Investment bankers are appointed by a company or a promoter to get the maximum price for the offering, and these are the people we listen to. Of the 7,000 stocks that are listed, you can buy any company. Why would you buy an IPO?
Also, IPOs are usually launched in bull markets, when investors are willing to pay any price for a stock. Why aren’t there any IPOs when the market is down? They would offer better value in a bear market and one could consider investing in them. Take Oil India. The stock was to be priced in the range of Rs 750-800, but with the markets moving up, this is no longer the case. Investing in oil may not be of much value considering that it is a controlled business and the government fiddles too much with its pricing.
Would you recommend structured products or derivatives to your clients?
The world economy tumbled thanks to structured products. It is nothing but a derivative product floated by a bank where a risk isn’t mitigated, it is only transferred. When the market went up, all the money managers were selling these products. Investors should refrain from these as they are not easily understood and are speculative in nature.
How can one identify a value stock?
An investor should look at a stock beyond the financial perspective. Consider the pharmaceutical industry. In all these years, the stress has been on curative medicines. In the past 20 years, we have had a revolution in miniaturisation, computerisation, digitalisation and nanotechnology. The ability of pharma firms to discover drugs has increased significantly. What took 10-12 years to work upon can now be done in just five-six years.

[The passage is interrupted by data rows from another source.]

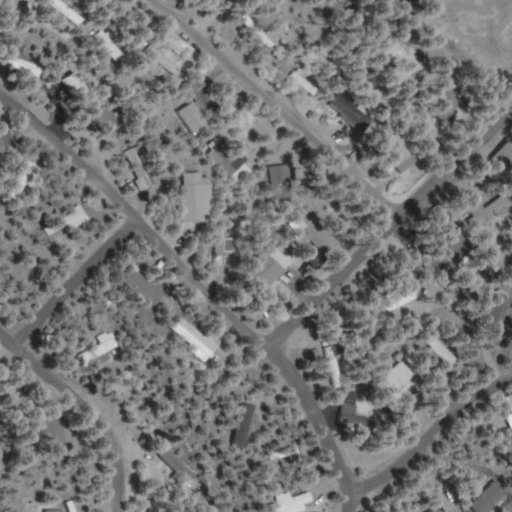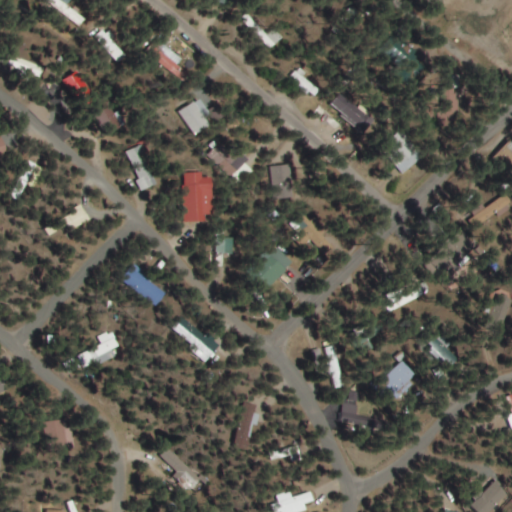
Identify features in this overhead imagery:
building: (224, 0)
building: (73, 14)
building: (505, 30)
road: (456, 44)
building: (113, 46)
building: (24, 57)
building: (167, 59)
building: (404, 59)
building: (307, 83)
road: (278, 106)
building: (443, 106)
building: (355, 114)
building: (194, 118)
building: (110, 119)
building: (3, 149)
building: (403, 151)
building: (230, 162)
building: (143, 167)
building: (24, 176)
building: (282, 181)
building: (199, 196)
building: (0, 214)
road: (138, 217)
building: (68, 221)
road: (391, 226)
building: (225, 245)
building: (279, 274)
road: (78, 281)
building: (145, 285)
building: (402, 295)
building: (194, 338)
building: (435, 344)
building: (96, 352)
building: (335, 366)
building: (399, 379)
building: (3, 387)
road: (84, 410)
building: (359, 418)
road: (325, 426)
road: (434, 431)
building: (61, 436)
building: (0, 452)
building: (287, 453)
building: (184, 468)
building: (487, 498)
building: (296, 502)
building: (58, 511)
building: (445, 511)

The focus of pharma companies is clearly shifting to preventive medicines rather than the curative ones., so one should look at stocks that offer preventive drugs, especially vaccines. In fact, in our portfolio, we have stocks like Aventis Pharma, Fulford or Glaxo Pharma, which can benefit from this revolution. Once you identify a business, look at the financial parameters such as profitability, valuation, etc. For a longer horizon, you may need technical analysis like Dupont analysis and cash flow analysis as PEs are driven by behaviour and sentiment.

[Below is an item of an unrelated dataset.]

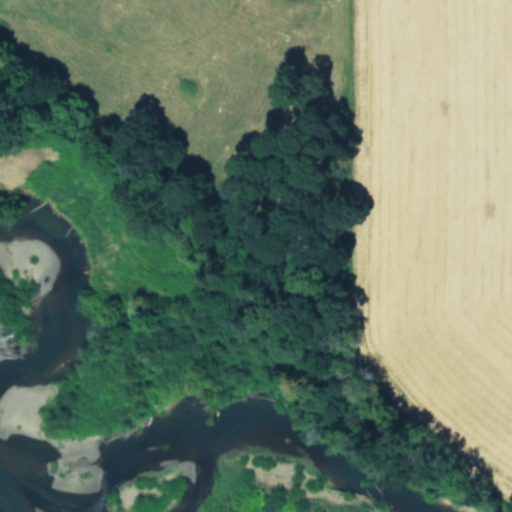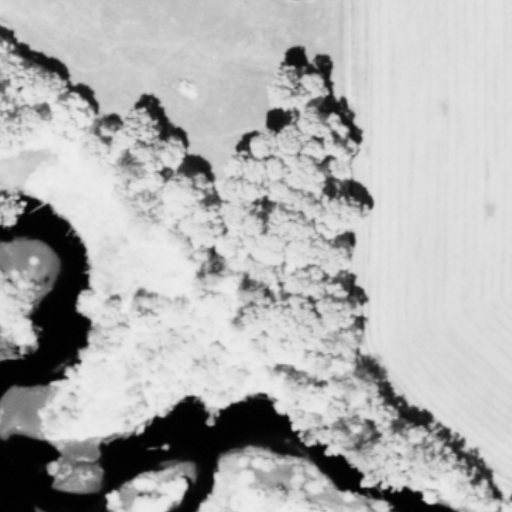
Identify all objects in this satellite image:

Where do you prefer to invest?
I invest in my own company. I would also like to give something back to the society by spreading financial literacy through my books and writing.
MY INVESTMENT PRINCIPLES
Equities are the best long-term investment: Returns from fixed income options are capped at 6-7%. Real inflation would be 9-10%, so you lose when you invest in fixed income. Equities can give returns of 15-20% if you invest in properly managed businesses. If an 80-year-old had to invest, I would suggest allocation to equities. He could live up to the age of 95. In the 15-year period, his fixed income portfolio won’t offer him enough to survive. Equities will be the best hedge against inflation.
Invest for the long term: You cannot sow today and reap tomorrow. There are times when the market offers Rs 20 for a stock bought for Rs 10, a growth of 100%. This is capital appreciation, not returns. A stock is for its dividends, like bees for honey and chickens for eggs.

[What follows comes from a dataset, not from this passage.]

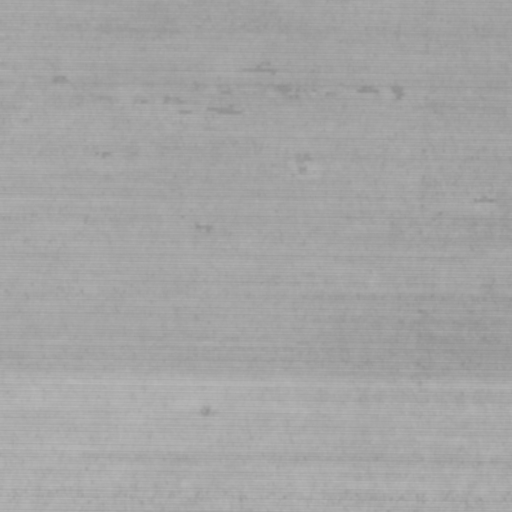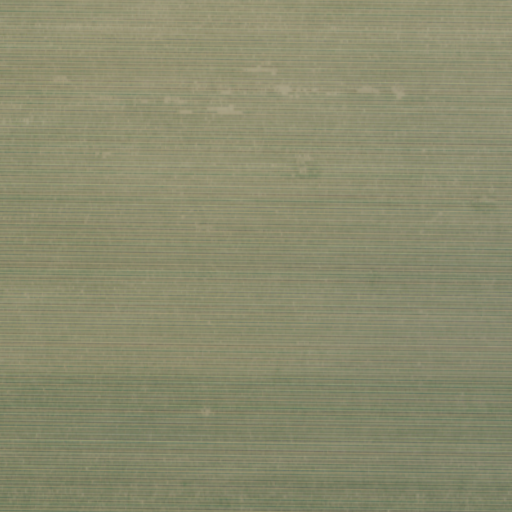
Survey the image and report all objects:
crop: (256, 256)
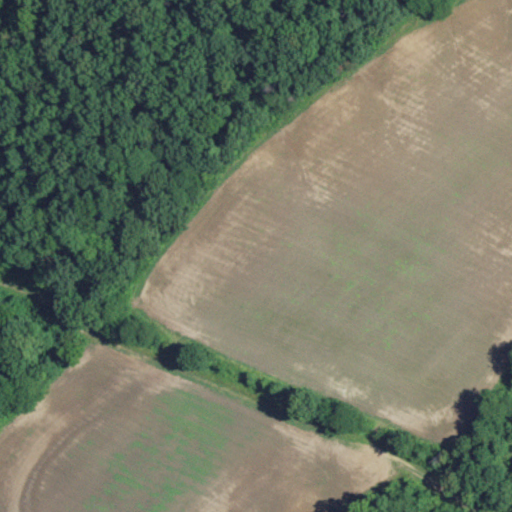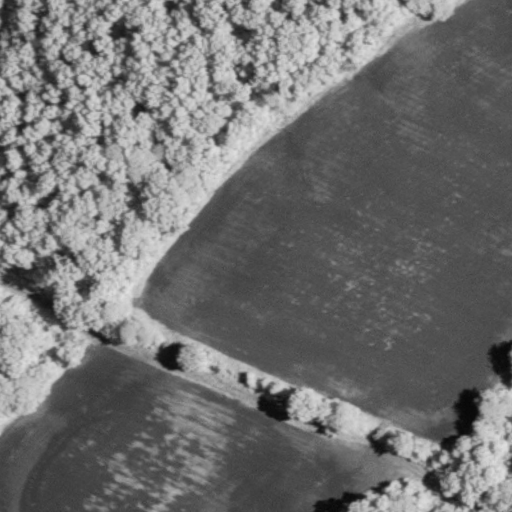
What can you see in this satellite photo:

Be greedy when others are fearful: You don’t get value every day; in a bad market you get opportunities. You end up paying more when the herd is buying.
Don’t chase sectors: When the herd is chasing a stock, you end up paying a price that does not give you value. Ideally, go to an investment adviser who will listen to you.
Maintain a focused portfolio: Too much of diversification is admitting to mediocrity and does not reflect expertise. A portfolio should comprise 25-30 stocks that represent value.